【掌編三昧】白い雨のイマージュ
昨日の放課後、バスケット部の練習を終えて体育館の戸締り確認して帰ろうとした時のことだ。
傘立てに置いてあるはずの僕の紺色の傘が見当たらない。誰かが間違って持っていったのか、あるいは故意に持って行ってしまったのか分からないが、傘がなければ駅に辿り着くまでの十五分の間にズブ濡れになることを覚悟しなければならない。せっかくシャワーを浴びてサッパリしたばかりなのに、電車に飛び乗ると同時に水のしたたり落ちる制服姿に注がれる乗客の視線を思うと僕の心は重くなった。
そんな矢先、バレー部の部活を終えたクラスメートの浅見倫子が昇降口に現れた。
キャプテンをやっているだけあって大柄な倫子は何処にいてもすぐ目に付いた。バスケット部に籍を置き、それなりに活躍していると自分なりに納得しているとは云え、バスケット部員としては小柄な僕と並ぶと、倫子の方が僕より10センチ以上も背が高い。
「入って行けば?」
視線を合わせることなく、ぶっきら棒な口調で 倫子は持っている明るいブルーの傘を開いて僕の前に突き出した。
「二人とも濡れちゃうから、いいよ」
「気にしないって」
「折りたたみ傘で二人は無理だよ」
「イヤならいいよ、勝手にすれば……」
「ほんとにいいのか?」
「いいって言ってるじゃん」
「じゃあ…」
倫子の左手に握られた傘の半分に僕の右半身がもぐりこんだ。
デカイわりに人一倍敏捷な倫子なのに、歩く速度が今日はやけに遅い。歩き難そうにしている。僕が濡れないようにと不自然な格好で傘を傾けながら歩幅を合わせてくれているのが分かった。
僕の右肩が倫子の左の二の腕に触れた。まだ夏前だというのに既に日焼けした倫子の肌の感触が伝わってくる。
少し歩くうちに何度か倫子の腕と僕の肩が触れた。僕のすべての神経がその一点に集中しているみたいだった。
雨の湿気のせいなのか、二人のどちらかの滲んだ汗のせいなのか分からない。しっとりした熱い感触が伝わってきた。

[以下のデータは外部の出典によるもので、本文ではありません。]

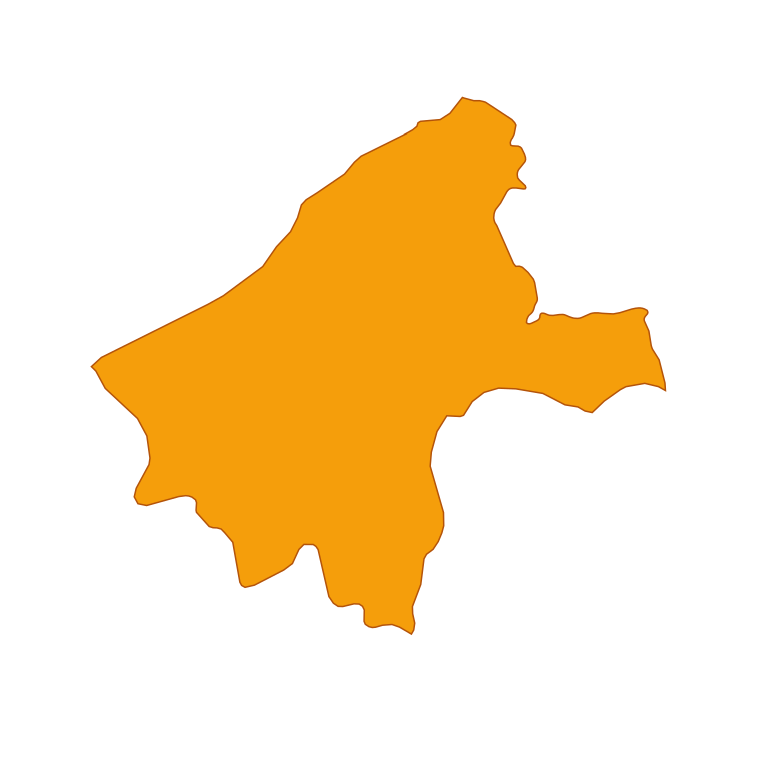 the border of Cosenza, rotated 71°
{"feature_id": "ITA-5391", "entity_name": "Cosenza", "entity_type": "Province", "adm_level": 1, "iso_a3": "ITA", "parent_name": "Italy", "parent_adm1": "", "projection": "orthographic", "projection_center": [16.346, 39.592], "detail": "fine", "context": "isolated", "style": "filled", "palette": "amber", "viewbox_px": 768, "rotation_deg": 71, "n_neighbors": 0, "source": "natural_earth", "source_scale": "10m", "svg_char_len": 2966}
<svg xmlns="http://www.w3.org/2000/svg" viewBox="0 0 768 768"><g transform="rotate(71 384 384)"><path d="M481.8,120.0L475.8,125.4L468.3,137.2L465.3,156.1L466.3,162.4L471.8,181.2L478.8,196.4L475.0,202.7L468.8,208.1L462.6,219.7L444.6,236.9L431.5,260.9L425.2,277.0L424.5,292.2L429.3,306.3L439.5,319.0L439.5,322.5L434.5,335.0L446.2,349.4L463.8,361.4L476.7,367.1L524.9,369.6L537.5,373.7L543.6,377.8L550.6,384.0L556.3,391.4L558.8,399.2L562.3,403.1L585.5,414.5L603.7,429.6L610.6,431.7L620.1,432.8L626.3,436.0L629.4,439.5L618.9,448.5L614.0,454.7L611.6,463.9L611.2,471.2L610.4,474.4L608.5,477.3L605.1,479.9L601.9,480.1L591.2,476.2L587.2,476.7L584.0,479.1L582.1,483.9L581.0,495.4L579.3,499.8L574.8,503.2L567.1,505.3L519.1,500.2L515.4,501.2L512.7,503.2L509.6,512.0L512.7,518.3L523.9,529.0L527.2,539.2L532.0,572.0L531.0,581.6L528.1,584.2L524.5,584.8L484.4,578.5L472.8,583.0L468.1,585.2L465.7,588.7L464.2,592.5L461.8,595.7L444.3,603.1L442.2,602.8L435.2,599.9L432.1,599.9L428.3,602.5L426.3,605.1L425.0,607.9L423.6,614.7L421.6,648.0L417.1,655.6L409.4,656.9L401.9,652.2L383.7,632.4L377.9,629.4L355.9,625.1L336.3,628.3L297.4,649.0L278.0,652.2L272.3,655.0L266.9,642.6L251.4,524.7L248.3,507.3L233.5,460.4L219.2,440.9L209.6,422.8L198.7,411.6L187.8,403.8L184.4,397.5L181.5,385.1L177.9,372.0L172.7,353.0L164.7,339.8L161.2,331.5L154.7,280.8L154.7,284.0L152.9,274.1L151.0,269.0L148.1,266.8L147.5,264.0L152.3,244.8L149.5,233.5L138.6,216.6L139.7,215.2L145.4,206.8L147.3,201.3L149.2,198.2L150.6,196.3L175.5,177.1L179.4,175.4L182.1,175.0L189.4,179.2L191.0,180.3L193.3,182.6L194.2,183.9L195.5,185.1L197.0,186.1L199.4,186.5L200.6,185.1L202.8,179.7L204.2,178.1L205.8,177.2L212.3,176.4L215.8,176.5L218.0,177.1L219.3,178.0L220.0,178.8L224.9,186.6L225.9,187.8L227.5,189.0L229.5,189.9L232.7,190.5L235.4,189.6L242.6,185.9L244.6,186.0L245.4,187.0L245.0,188.6L241.8,195.0L240.5,198.6L240.3,200.6L240.6,202.4L241.3,203.9L242.2,205.3L250.9,214.9L255.4,221.7L256.9,223.1L258.9,224.5L262.7,226.2L265.3,226.6L267.5,226.6L270.9,225.8L312.1,222.4L315.6,221.2L316.7,217.7L317.7,216.3L318.8,215.1L325.4,211.5L333.5,208.7L337.2,208.6L352.7,211.1L354.4,211.7L355.8,212.7L358.0,215.1L359.2,216.2L362.0,218.1L363.3,219.2L364.3,220.4L365.1,221.8L366.4,224.9L367.7,226.4L369.4,227.9L372.3,229.3L373.6,228.6L374.5,227.0L374.6,225.0L374.0,219.3L373.6,217.5L372.9,216.1L371.7,215.0L370.1,214.3L368.9,213.4L368.4,212.1L368.8,210.6L369.6,209.2L371.8,206.7L372.8,205.4L373.5,203.7L374.2,201.9L375.4,195.8L376.5,192.2L377.4,190.7L378.5,189.4L380.7,187.0L382.7,184.4L383.6,183.0L385.0,179.6L385.1,179.3L385.5,177.2L385.5,175.3L384.7,165.7L384.9,163.7L385.3,161.8L386.5,158.3L388.2,154.7L389.4,151.8L392.4,144.3L393.4,137.7L393.8,125.4L394.3,121.5L395.0,118.5L395.6,116.8L396.6,114.9L397.9,113.2L400.1,111.2L402.0,111.1L403.3,111.9L405.0,114.7L406.0,116.0L407.3,116.9L409.0,117.3L420.2,116.3L434.5,118.8L436.5,118.9L438.6,118.8L450.7,116.0L474.5,118.0L481.8,120.0Z" fill="#f59e0b" stroke="#b45309" stroke-width="1.5"/></g></svg>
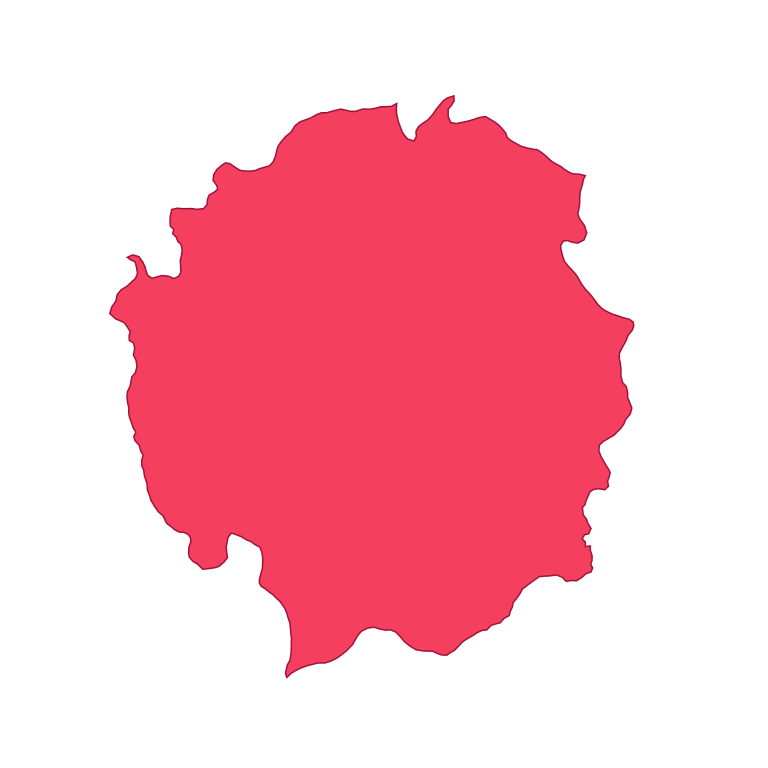 Campo Florido, Minas Gerais, Brazil (orthographic projection), rotated 254°
{"feature_id": "56859067B92335368120595", "entity_name": "Campo Florido", "entity_type": "district", "adm_level": 2, "iso_a3": "BRA", "parent_name": "Brazil", "parent_adm1": "Minas Gerais", "projection": "orthographic", "projection_center": [-48.647, -19.715], "detail": "fine", "context": "isolated", "style": "filled", "palette": "rose", "viewbox_px": 768, "rotation_deg": 254, "n_neighbors": 0, "source": "geoboundaries", "source_scale": "gbopen_adm2", "svg_char_len": 5091}
<svg xmlns="http://www.w3.org/2000/svg" viewBox="0 0 768 768"><g transform="rotate(254 384 384)"><path d="M527.3,139.8L523.8,142.0L520.5,144.0L517.4,148.0L514.6,151.2L509.3,153.1L504.1,154.5L500.6,152.2L496.1,151.2L492.3,154.6L487.1,154.2L480.9,151.1L475.3,152.2L468.7,151.3L463.3,148.0L460.4,143.6L456.2,141.5L452.1,139.5L447.4,135.3L442.8,133.5L437.1,132.4L431.2,132.1L426.6,130.6L422.2,130.2L416.8,130.6L411.1,130.8L406.1,132.2L402.6,129.0L398.3,129.0L392.6,131.8L386.3,131.7L381.8,132.8L377.4,130.0L371.9,128.6L367.4,129.3L362.0,128.4L353.3,128.7L347.6,127.4L341.7,127.9L336.5,127.9L330.4,129.5L323.5,131.8L318.1,135.3L313.4,136.0L309.7,136.8L305.4,140.2L301.9,142.4L298.3,146.0L296.6,150.7L293.5,154.2L289.5,155.6L285.7,154.9L281.1,151.6L275.2,149.5L270.8,149.2L265.7,151.8L262.2,155.2L255.9,158.7L254.7,165.6L254.0,171.2L254.2,175.2L257.3,181.7L260.3,185.7L265.6,186.4L271.1,187.5L275.0,189.5L279.7,191.9L282.8,196.2L280.2,200.0L276.7,204.7L272.1,208.8L269.1,212.8L265.4,215.6L261.2,219.8L255.7,220.2L250.6,219.5L244.6,217.8L239.9,216.1L236.6,214.0L231.4,210.9L227.4,209.3L223.4,210.2L220.0,213.3L215.4,216.5L212.1,219.2L207.7,221.6L203.6,224.1L199.4,225.6L194.8,227.0L190.4,227.4L185.2,227.4L180.4,227.7L175.1,226.7L169.9,225.7L165.1,225.0L161.2,223.7L157.2,222.6L151.4,220.7L144.4,217.5L140.4,213.5L136.5,211.4L133.1,209.5L128.7,209.7L131.4,214.8L132.7,219.3L133.9,225.7L134.4,232.0L134.2,237.7L134.0,243.7L132.1,250.5L132.3,256.7L133.5,263.1L135.5,268.7L137.8,274.3L139.9,277.9L142.2,282.1L146.2,285.9L149.8,290.0L152.5,294.0L153.9,301.0L152.9,307.5L149.5,312.6L147.1,317.3L145.8,322.6L142.3,327.0L136.6,330.0L130.5,332.7L125.3,336.4L119.8,341.4L116.9,347.4L115.2,352.3L113.8,357.0L110.3,361.0L107.9,364.2L106.0,369.5L107.4,373.5L108.6,378.4L111.4,383.3L114.2,387.8L115.7,392.0L116.8,396.4L117.8,400.4L119.2,404.6L120.1,409.7L119.3,415.1L122.4,420.2L122.6,425.4L122.4,430.0L125.6,434.7L126.9,440.6L130.9,442.8L134.2,445.9L138.2,447.8L140.9,451.8L144.9,456.8L148.9,460.8L151.4,467.3L154.1,474.6L156.0,479.9L155.2,484.8L154.0,489.6L152.9,497.1L149.2,502.0L144.1,504.7L143.5,509.8L141.8,514.8L143.5,520.7L146.0,525.9L146.3,531.3L149.8,533.9L153.6,533.0L157.0,535.3L161.5,536.7L167.2,536.5L171.4,537.7L172.2,532.8L176.7,534.0L180.4,531.8L183.8,535.1L183.6,539.4L188.0,543.2L193.6,541.6L198.1,541.4L203.5,539.4L210.6,540.7L212.8,544.1L216.3,546.1L219.9,549.2L223.5,552.0L224.9,556.4L224.2,561.5L221.5,567.1L223.7,571.5L229.1,572.2L232.9,575.0L236.5,577.0L240.4,576.3L245.0,574.9L249.9,573.7L254.4,572.6L260.7,572.1L266.0,574.3L268.3,578.8L270.0,585.5L271.6,591.3L273.7,594.9L275.9,599.1L279.4,603.5L283.4,606.6L287.2,612.4L292.6,615.6L298.6,615.1L303.7,614.4L308.4,615.8L314.8,616.2L319.6,613.7L326.6,614.0L332.7,615.8L338.7,616.9L343.3,617.1L348.2,618.5L352.1,621.8L355.7,625.4L359.5,629.1L363.5,632.0L367.2,637.3L370.8,640.0L374.8,640.6L378.4,637.9L381.5,632.7L384.9,627.8L388.2,622.9L392.6,617.8L396.3,614.4L401.6,611.5L406.7,609.6L410.9,608.0L415.2,606.0L419.6,603.7L424.9,601.7L429.2,600.6L433.2,599.7L437.5,598.2L442.1,595.9L446.7,593.5L452.3,591.2L459.7,591.0L464.7,591.2L468.8,592.2L472.0,595.9L471.2,600.2L468.5,603.7L466.0,609.1L467.4,616.0L473.3,620.5L481.1,620.4L488.2,617.7L494.1,617.1L498.1,619.4L504.3,622.1L509.5,623.6L514.6,625.6L518.1,627.8L521.7,630.1L525.5,631.9L528.8,634.9L531.9,629.4L534.1,623.1L537.0,619.8L540.8,616.5L544.3,614.0L547.6,610.5L551.0,607.2L554.4,604.9L558.2,602.7L563.0,599.3L567.0,595.8L569.1,590.9L571.8,586.0L574.9,581.1L579.1,576.9L582.9,573.1L587.1,570.4L591.8,570.1L596.3,568.2L601.3,565.7L605.6,562.4L609.2,559.0L613.1,555.3L613.9,549.2L613.6,543.9L613.5,538.5L613.9,531.7L614.4,525.4L616.9,520.2L623.4,519.4L630.4,521.4L633.1,525.4L636.7,529.4L641.7,530.6L641.5,523.6L640.0,519.4L637.1,514.9L634.0,510.3L629.9,505.4L625.8,499.1L624.1,493.7L622.0,488.2L618.2,484.4L613.0,483.3L609.3,479.9L613.0,474.2L618.0,471.9L622.4,470.8L626.7,470.6L631.2,470.1L635.8,470.3L640.1,470.6L645.1,471.7L650.1,473.5L648.8,467.7L650.0,462.4L651.4,457.2L651.4,452.6L651.9,446.8L654.2,439.2L653.9,431.8L655.4,426.9L657.5,423.1L660.2,418.0L660.5,410.9L660.5,403.7L662.0,398.7L661.5,393.3L660.0,387.1L659.5,380.4L659.1,375.3L656.8,369.7L651.9,364.3L648.8,357.4L645.0,351.6L642.2,348.2L638.9,345.8L633.3,342.7L628.2,338.8L625.3,334.1L625.3,329.5L625.3,324.0L624.7,319.2L625.4,314.2L626.8,309.7L629.1,304.4L634.2,299.9L638.1,296.8L640.3,292.6L639.0,288.5L636.3,282.5L632.3,278.1L626.8,275.8L621.1,277.9L617.2,277.9L615.3,274.0L613.9,268.1L610.4,265.3L605.2,263.3L602.3,258.8L603.5,252.2L605.7,247.3L606.9,242.8L608.0,238.8L609.9,233.9L610.3,228.1L604.6,225.0L599.2,223.1L594.8,222.1L590.4,224.5L586.8,222.3L582.6,224.7L577.6,225.2L574.2,227.4L568.3,226.9L562.9,224.5L558.9,222.2L552.8,220.9L547.3,219.4L544.0,216.2L543.3,211.1L547.1,206.4L549.4,200.6L549.6,195.1L549.5,190.2L553.5,186.8L557.7,186.4L562.4,186.6L567.7,185.7L574.0,183.5L577.4,178.0L576.5,172.2L573.1,174.8L570.0,178.4L564.4,178.3L558.2,177.5L553.9,174.1L551.3,168.7L548.7,163.7L547.1,157.5L543.5,152.2L537.7,149.2L532.9,143.4L527.3,139.8Z" fill="#f43f5e" stroke="#9f1239" stroke-width="1.5"/></g></svg>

倫子にも同じ感触が伝わっているのだろうか。訊いてみることなんか出来そうにもないが、嫌そうな顔には見えない。そんなこと少しも気に留めていないようにも思えた。
お互いにそのことを口に出したりはしなかった。
駅までの道程を黙ったまま歩き、駅に着くと、倫子は改札口の前で小学生のように傘を振り回して水を切った。後ろからその姿を見ていたら、案の定、倫子の右半身はしっかり濡れ、白いブラウスの背中に雨が染みて下着が透けて見えていた。
し~んと静まり返る教室を見渡して倫子が口を開いた。
「誰が描いたんだかしらないけどさ、アタシは別として、どうせならもっといい男に描いてあげなよ……だよね、ミナミ ?」
唐突に倫子の口から僕の名前が飛び出したときには心臓が止まるかと思った。見えなくても自分の顔がみるみる紅潮していくのが分かった。
黒板には、"M"というイニシャルのついた男子と、"A"というイニシャルの背の高い女子が相合傘の下に仲良く寄り添う姿が描かれている。
深呼吸し、覚悟して視線を黒板に移すと、そこには笑顔の倫子の視線がしっかり僕を捉えていた。